Countries and blocs today recognize the importance of development and growth to maintaining and improving their economies and standards of living. A cornerstone of that development and growth is the interplay between technology, economics, and regulation. New technologies can benefit domestic consumption and the standard of living and create value for international consumers and businesses while driving up export income. The percentage of the global economy that is directly or indirectly digital has continued to grow—by some analyses it grows by 0.5% per year. Some estimates suggest that over 50% of the global economy is now digital.
Regardless of the exact percentage or exact rate of growth, it is clear that for nations to successfully compete on the world stage, they must embrace emerging technologies and must master the complex constellation of critical success factors: digital skills, education and training; academia, research, development, entrepreneurship, investment and innovation; national, provincial, and local policies and regulations; technology architectures, standards, and models; and structured programs that focus resources while also fostering creativity, allowing for serendipity, and accentuating agility to respond to challenges and opportunities.
Moreover, digital infrastructure and platforms—whether they be cloud computing, digital currencies, mobile handsets, and networks, or software stacks—have a multiplier effect on the economy, the same way that good highways, ports, and airports do.

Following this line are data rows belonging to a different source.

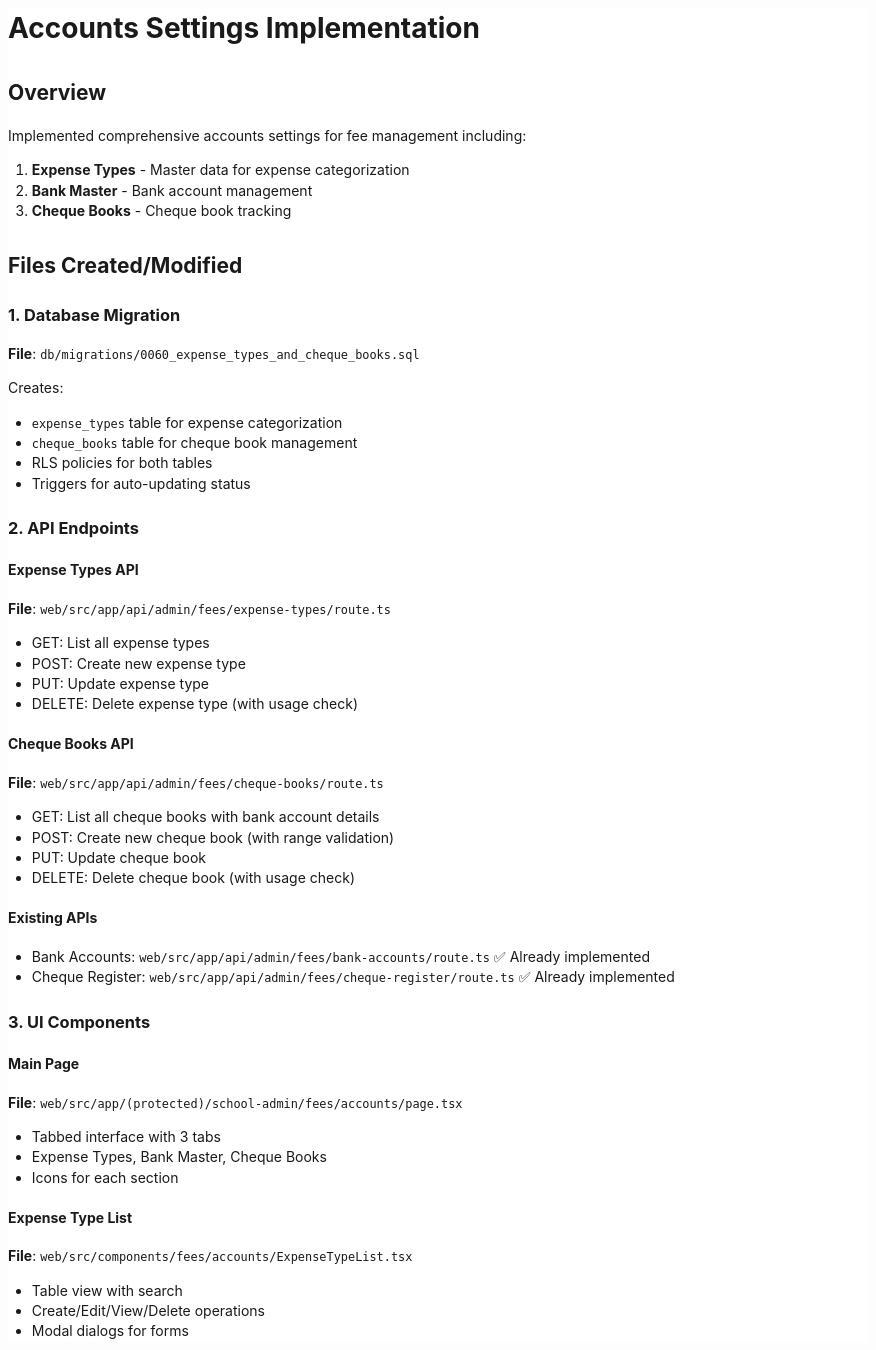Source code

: # Accounts Settings Implementation

## Overview

Implemented comprehensive accounts settings for fee management including:
1. **Expense Types** - Master data for expense categorization
2. **Bank Master** - Bank account management
3. **Cheque Books** - Cheque book tracking

## Files Created/Modified

### 1. Database Migration
**File**: `db/migrations/0060_expense_types_and_cheque_books.sql`

Creates:
- `expense_types` table for expense categorization
- `cheque_books` table for cheque book management
- RLS policies for both tables
- Triggers for auto-updating status

### 2. API Endpoints

#### Expense Types API
**File**: `web/src/app/api/admin/fees/expense-types/route.ts`
- GET: List all expense types
- POST: Create new expense type
- PUT: Update expense type
- DELETE: Delete expense type (with usage check)

#### Cheque Books API
**File**: `web/src/app/api/admin/fees/cheque-books/route.ts`
- GET: List all cheque books with bank account details
- POST: Create new cheque book (with range validation)
- PUT: Update cheque book
- DELETE: Delete cheque book (with usage check)

#### Existing APIs
- Bank Accounts: `web/src/app/api/admin/fees/bank-accounts/route.ts` ✅ Already implemented
- Cheque Register: `web/src/app/api/admin/fees/cheque-register/route.ts` ✅ Already implemented

### 3. UI Components

#### Main Page
**File**: `web/src/app/(protected)/school-admin/fees/accounts/page.tsx`
- Tabbed interface with 3 tabs
- Expense Types, Bank Master, Cheque Books
- Icons for each section

#### Expense Type List
**File**: `web/src/components/fees/accounts/ExpenseTypeList.tsx`
- Table view with search
- Create/Edit/View/Delete operations
- Modal dialogs for forms
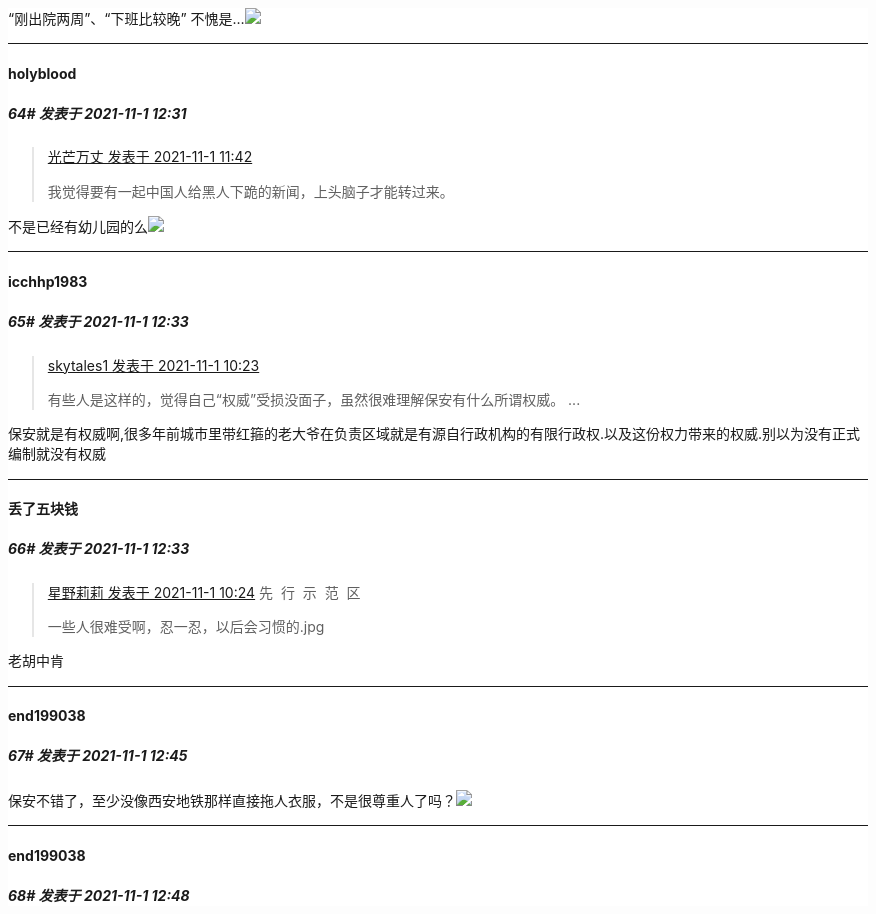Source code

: 
“刚出院两周”、“下班比较晚”
不愧是…<img src="https://static.saraba1st.com/image/smiley/face2017/037.png" referrerpolicy="no-referrer">


*****

####  holyblood  
##### 64#       发表于 2021-11-1 12:31


<blockquote><a href="httphttps://bbs.saraba1st.com/2b/forum.php?mod=redirect&amp;goto=findpost&amp;pid=53361978&amp;ptid=2035052" target="_blank">光芒万丈 发表于 2021-11-1 11:42</a>

我觉得要有一起中国人给黑人下跪的新闻，上头脑子才能转过来。</blockquote>
不是已经有幼儿园的么<img src="https://static.saraba1st.com/image/smiley/face2017/245.png" referrerpolicy="no-referrer">


*****

####  icchhp1983  
##### 65#       发表于 2021-11-1 12:33


<blockquote><a href="httphttps://bbs.saraba1st.com/2b/forum.php?mod=redirect&amp;goto=findpost&amp;pid=53360518&amp;ptid=2035052" target="_blank">skytales1 发表于 2021-11-1 10:23</a>

有些人是这样的，觉得自己“权威”受损没面子，虽然很难理解保安有什么所谓权威。 ...</blockquote>
保安就是有权威啊,很多年前城市里带红箍的老大爷在负责区域就是有源自行政机构的有限行政权.以及这份权力带来的权威.别以为没有正式编制就没有权威


*****

####  丢了五块钱  
##### 66#       发表于 2021-11-1 12:33


<blockquote><a href="httphttps://bbs.saraba1st.com/2b/forum.php?mod=redirect&amp;goto=findpost&amp;pid=53360545&amp;ptid=2035052" target="_blank">星野莉莉 发表于 2021-11-1 10:24</a>
先  行  示  范  区

一些人很难受啊，忍一忍，以后会习惯的.jpg</blockquote>
老胡中肯


*****

####  end199038  
##### 67#       发表于 2021-11-1 12:45


保安不错了，至少没像西安地铁那样直接拖人衣服，不是很尊重人了吗？<img src="https://static.saraba1st.com/image/smiley/face2017/049.png" referrerpolicy="no-referrer">




*****

####  end199038  
##### 68#       发表于 2021-11-1 12:48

One dollar or RMB spent on asphalt can enable hundreds or thousands of dollars or RMB worth of products to get to its destination; similarly, a dollar spent on a data network can enable hundreds or thousands of dollars or RMB worth of financial transactions to flow, or of intellectual property to be created, or of collaborative brainstorming to occur. Studies have shown that these create a virtuous cycle: data networks enable collaboration and flows of ideas, so more bandwidth in more places with greater interconnections drives greater digital and virtual, or “knowledge-intensive” flows. These flows have been growing faster than other flows such as commodities trading or labor, e.g., offshore manufacturing or offshore outsourcing, in turn driving continued investment in network infrastructure.
Therefore, in a world of global trade and competition, which may already be a majority digital, there is arguably nothing more important for nations to pursue than digital capabilities, digital infrastructure, and digital advantage. Thus, there is nothing more important for nations than to find the right balance of top-down and bottom-up; of planned direction and serendipity; of technology and regulation; of scale and innovation. The future depends on it.